2.8.1. Overfitting, Underfitting and Model Complexity
Neural
networks are often referred to as universal function approximators since theoretically
any continuous function can be approximated to a prescribed degree of accuracy
by increasing the number of neurons in the hidden layer of a feedforward backpropagation
network [75].
This can be proven by Kolmogrov's theorem stating that a neural network with
linear combinations of monotonically increasing nonlinear functions
of only one variable is able to fit any continuous function of n variables [76].
Yet in reality, the objective of a multivariate calibration is not to approximate
a calibration data set with an ultimate accuracy, but to find a calibration
with the best possible generalizing ability [77].
The gap between the approximation of a calibration data set and the generalization
ability of a calibration becomes the more problematic the higher the number
of variables and the smaller the data set, which will be further explained in
the following sections.
The best measure for the generalizing ability is
the error of prediction of as many independent separate validation data as possible.
According to figure 2 the error of prediction is
composed of two main contributions, the remaining interference error and the
estimation error [39]. The interference error is the systematic
error (bias) due to unmodeled interference in the data, as the calibration model
is not complex enough to capture all the interferences of the relationship between
sensor responses and analytes. The estimation error is caused by modeling measured
random noise of various kinds. The optimal prediction is obtained, when the
remaining interference error and the estimation error balance each other (arrow
in figure 2). The effect of the prediction error
increasing due to a too simple model is called underfitting whereas the effect
of the increased prediction error due to a too complex model is called overfitting
or overtraining. In figure 3 it is shown that the
optimal complexity of the model highly depends on the size and quality of the
calibration data set. For data sets, which are noisy and limited in size, a
simple calibration model is needed to prevent the overfitting. Neural networks,
which are too complex (too big), are in danger of learning these data by heart
and consequently model noise of the data. For big data sets, which contain only
little noise, the best model is more complex resulting in an overall smaller
prediction error for the same functional relationship. Consequently, for each
data set an optimal model complexity has to be found [78]

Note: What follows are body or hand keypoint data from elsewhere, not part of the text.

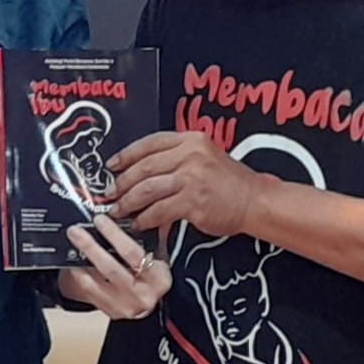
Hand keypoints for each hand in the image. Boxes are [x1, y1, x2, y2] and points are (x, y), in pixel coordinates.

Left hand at [58, 212, 171, 319]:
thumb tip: (146, 207)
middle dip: (91, 246)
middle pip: (111, 268)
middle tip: (76, 230)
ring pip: (95, 281)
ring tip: (72, 241)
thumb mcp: (160, 255)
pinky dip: (78, 274)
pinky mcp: (110, 311)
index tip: (100, 220)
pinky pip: (88, 291)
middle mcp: (143, 295)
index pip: (133, 254)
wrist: (147, 300)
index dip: (115, 235)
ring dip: (80, 259)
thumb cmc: (153, 273)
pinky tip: (73, 261)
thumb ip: (155, 233)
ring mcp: (125, 305)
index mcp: (159, 278)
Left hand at [110, 131, 259, 235]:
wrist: (254, 200)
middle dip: (122, 182)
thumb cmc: (229, 182)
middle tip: (109, 193)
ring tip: (118, 210)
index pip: (150, 143)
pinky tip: (139, 224)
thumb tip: (140, 173)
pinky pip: (159, 210)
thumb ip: (176, 158)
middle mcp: (190, 154)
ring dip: (128, 201)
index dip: (126, 155)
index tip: (111, 165)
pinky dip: (145, 218)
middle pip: (144, 167)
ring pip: (148, 189)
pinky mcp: (193, 201)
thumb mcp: (205, 157)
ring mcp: (192, 177)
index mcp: (191, 139)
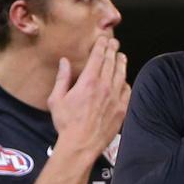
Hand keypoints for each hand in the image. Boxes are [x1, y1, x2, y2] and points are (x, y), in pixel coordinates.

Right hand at [49, 36, 129, 161]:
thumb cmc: (66, 123)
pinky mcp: (122, 109)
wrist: (81, 144)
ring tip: (121, 57)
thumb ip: (62, 78)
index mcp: (88, 81)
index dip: (101, 46)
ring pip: (121, 75)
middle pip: (111, 63)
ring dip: (121, 63)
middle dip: (113, 50)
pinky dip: (126, 83)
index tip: (103, 39)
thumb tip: (65, 62)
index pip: (98, 57)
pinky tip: (124, 80)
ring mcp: (115, 98)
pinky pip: (127, 91)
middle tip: (114, 43)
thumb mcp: (56, 99)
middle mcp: (104, 86)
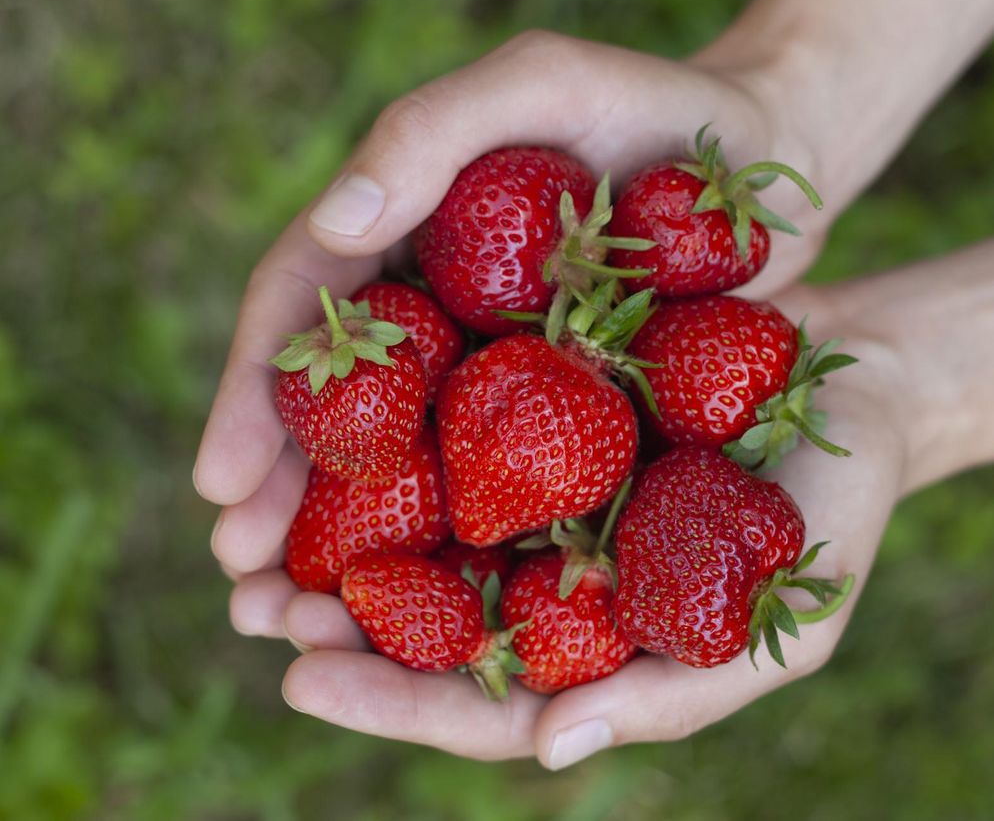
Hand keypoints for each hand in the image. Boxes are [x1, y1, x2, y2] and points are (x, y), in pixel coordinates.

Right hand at [195, 29, 828, 631]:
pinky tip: (422, 609)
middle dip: (280, 498)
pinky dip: (447, 543)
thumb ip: (428, 134)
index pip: (302, 315)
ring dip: (344, 545)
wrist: (765, 164)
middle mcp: (430, 312)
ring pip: (400, 463)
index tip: (222, 483)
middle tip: (244, 587)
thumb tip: (333, 223)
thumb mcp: (538, 85)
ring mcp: (487, 368)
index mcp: (399, 234)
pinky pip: (491, 482)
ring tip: (298, 622)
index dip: (253, 398)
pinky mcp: (556, 413)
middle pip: (335, 410)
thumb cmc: (653, 111)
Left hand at [276, 279, 907, 767]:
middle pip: (425, 619)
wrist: (856, 383)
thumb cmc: (829, 517)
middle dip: (334, 625)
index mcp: (588, 642)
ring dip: (335, 538)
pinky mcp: (538, 412)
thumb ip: (668, 692)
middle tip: (251, 609)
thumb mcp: (774, 621)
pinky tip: (328, 427)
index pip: (474, 696)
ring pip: (422, 528)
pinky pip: (454, 428)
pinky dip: (390, 438)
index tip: (301, 682)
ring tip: (251, 536)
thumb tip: (551, 746)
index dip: (389, 699)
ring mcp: (539, 493)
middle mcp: (548, 572)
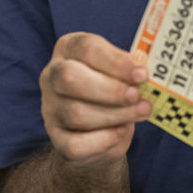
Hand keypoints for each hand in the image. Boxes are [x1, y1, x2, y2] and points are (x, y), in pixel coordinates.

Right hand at [39, 32, 151, 166]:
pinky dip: (103, 141)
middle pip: (69, 77)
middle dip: (109, 89)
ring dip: (115, 115)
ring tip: (141, 113)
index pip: (85, 48)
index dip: (115, 61)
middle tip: (137, 96)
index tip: (140, 74)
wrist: (99, 130)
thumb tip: (142, 76)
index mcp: (68, 49)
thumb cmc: (112, 90)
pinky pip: (75, 145)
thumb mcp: (120, 72)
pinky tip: (122, 132)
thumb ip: (129, 70)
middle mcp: (52, 75)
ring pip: (76, 113)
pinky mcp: (56, 138)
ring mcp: (50, 108)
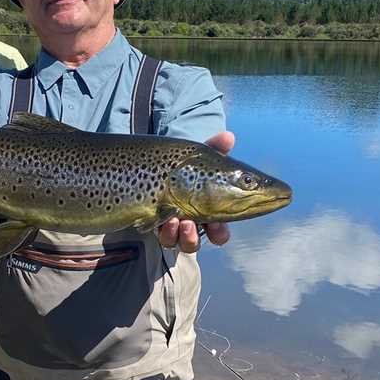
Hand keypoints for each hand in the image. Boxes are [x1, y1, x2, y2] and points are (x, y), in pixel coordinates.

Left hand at [157, 131, 234, 252]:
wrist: (150, 163)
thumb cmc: (182, 165)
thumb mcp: (198, 156)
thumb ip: (215, 148)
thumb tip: (228, 137)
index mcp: (207, 212)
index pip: (218, 231)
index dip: (219, 233)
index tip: (216, 225)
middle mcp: (190, 223)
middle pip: (197, 241)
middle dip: (196, 237)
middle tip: (192, 225)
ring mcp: (171, 226)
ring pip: (179, 242)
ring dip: (181, 235)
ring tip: (179, 220)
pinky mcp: (155, 225)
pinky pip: (163, 237)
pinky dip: (166, 230)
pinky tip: (165, 218)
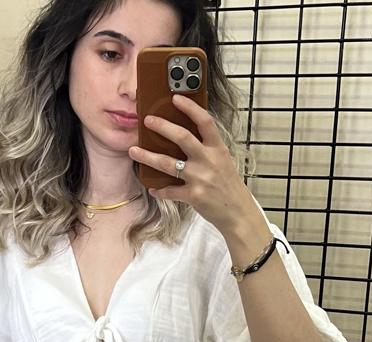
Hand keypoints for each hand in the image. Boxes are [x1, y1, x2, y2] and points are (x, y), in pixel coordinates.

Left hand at [128, 93, 254, 232]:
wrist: (238, 213)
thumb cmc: (228, 186)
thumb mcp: (223, 162)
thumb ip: (207, 149)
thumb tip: (183, 137)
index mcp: (217, 149)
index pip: (205, 121)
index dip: (190, 108)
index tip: (175, 98)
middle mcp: (209, 161)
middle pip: (182, 137)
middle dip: (162, 126)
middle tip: (147, 121)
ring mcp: (200, 178)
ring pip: (168, 163)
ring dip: (147, 156)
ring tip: (133, 150)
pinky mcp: (193, 196)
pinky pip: (170, 191)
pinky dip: (159, 190)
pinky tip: (153, 189)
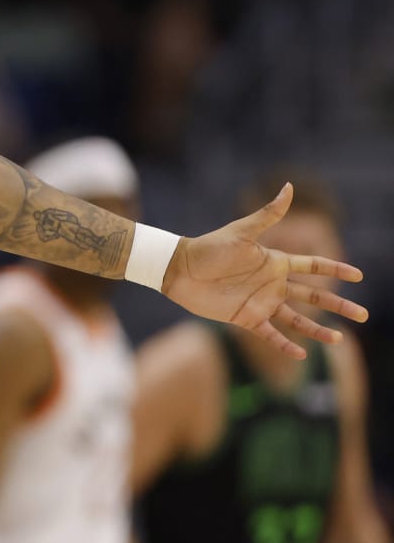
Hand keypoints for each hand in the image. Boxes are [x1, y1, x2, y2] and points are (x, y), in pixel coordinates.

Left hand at [162, 184, 366, 358]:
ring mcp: (261, 302)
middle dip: (338, 304)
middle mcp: (272, 284)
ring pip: (297, 319)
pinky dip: (285, 344)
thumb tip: (289, 187)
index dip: (335, 270)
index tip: (359, 276)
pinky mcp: (245, 318)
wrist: (179, 270)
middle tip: (363, 314)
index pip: (313, 266)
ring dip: (317, 329)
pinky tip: (301, 355)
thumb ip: (268, 214)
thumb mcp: (242, 232)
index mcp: (275, 262)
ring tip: (338, 339)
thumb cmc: (209, 248)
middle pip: (313, 296)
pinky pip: (270, 334)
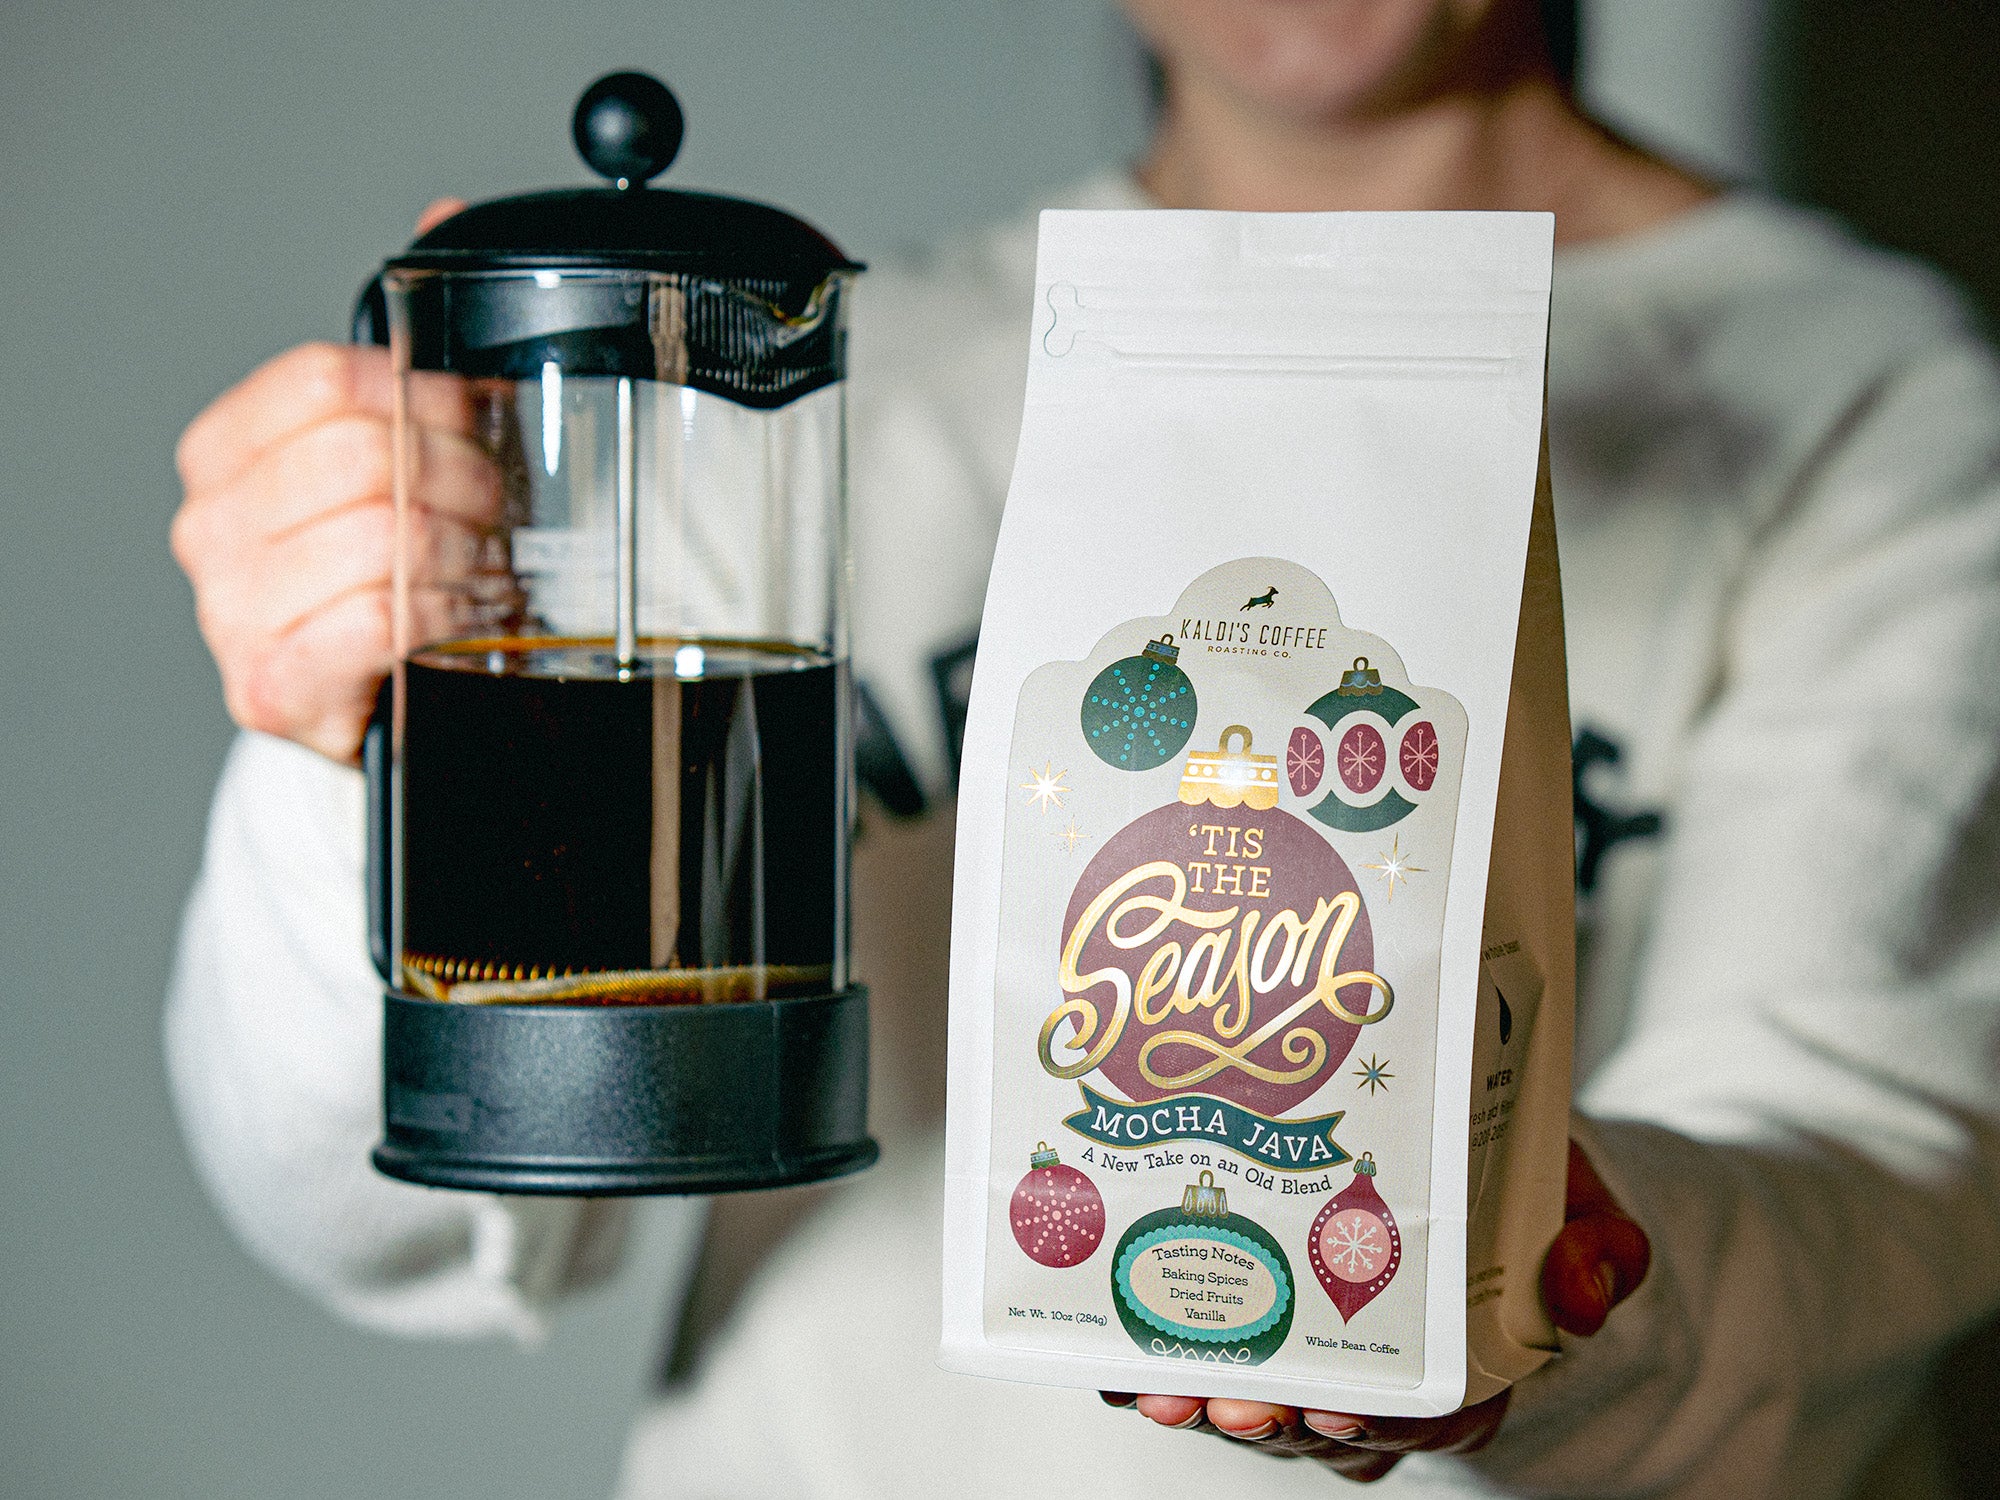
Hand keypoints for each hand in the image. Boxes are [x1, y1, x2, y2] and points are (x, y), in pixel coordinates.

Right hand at [171, 197, 499, 764]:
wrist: (359, 696)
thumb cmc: (372, 571)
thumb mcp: (386, 452)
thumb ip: (407, 343)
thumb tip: (445, 220)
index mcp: (228, 450)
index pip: (325, 380)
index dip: (422, 396)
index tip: (470, 424)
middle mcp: (212, 525)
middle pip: (366, 456)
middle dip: (459, 480)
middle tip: (492, 511)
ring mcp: (230, 609)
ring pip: (384, 538)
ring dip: (461, 554)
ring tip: (479, 571)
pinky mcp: (270, 683)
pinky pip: (378, 619)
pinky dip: (441, 614)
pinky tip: (456, 619)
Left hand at [1106, 1139, 1649, 1482]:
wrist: (1464, 1136)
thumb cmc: (1518, 1182)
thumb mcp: (1583, 1204)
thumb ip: (1604, 1246)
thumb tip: (1582, 1291)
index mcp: (1464, 1364)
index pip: (1425, 1418)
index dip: (1382, 1426)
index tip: (1338, 1410)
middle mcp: (1379, 1375)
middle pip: (1320, 1423)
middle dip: (1271, 1420)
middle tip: (1230, 1403)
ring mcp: (1311, 1352)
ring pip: (1254, 1400)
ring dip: (1202, 1400)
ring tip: (1159, 1387)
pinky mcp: (1253, 1316)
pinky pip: (1200, 1357)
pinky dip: (1156, 1362)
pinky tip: (1115, 1350)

whereby the complexity of the models is directly related with the number of
variables utilized by the model. The search of the optimal models is a very
difficult task in the field of the multivariate calibration and is further discussed
in section 2.8.2.
figure 2: Scheme for the error
of prediction as a function of the complexity of the calibration model.
An overfitting
can be detected, if the error of prediction of the independent validation data
is significantly higher than the error of prediction of the calibration data
whereby both data sets have to be within the same range of the response variables
(for example within the same concentration range) to prevent additional biases
due to extrapolation [79].
An underfitting manifests in high prediction errors for both data sets. Not
only neural networks are affected by the effects of underfitting and overfitting,
but also most modern multivariate calibration algorithms are subject to these
effects [39]. In the following section, the discussion of the construction of
optimal model complexities mainly refers to neural networks but can also be
generalized for various multivariate calibration methods in many topics.
figure 3: Scheme for the error
of prediction depending on the size and quality of the calibration data set,
which influence the estimation error.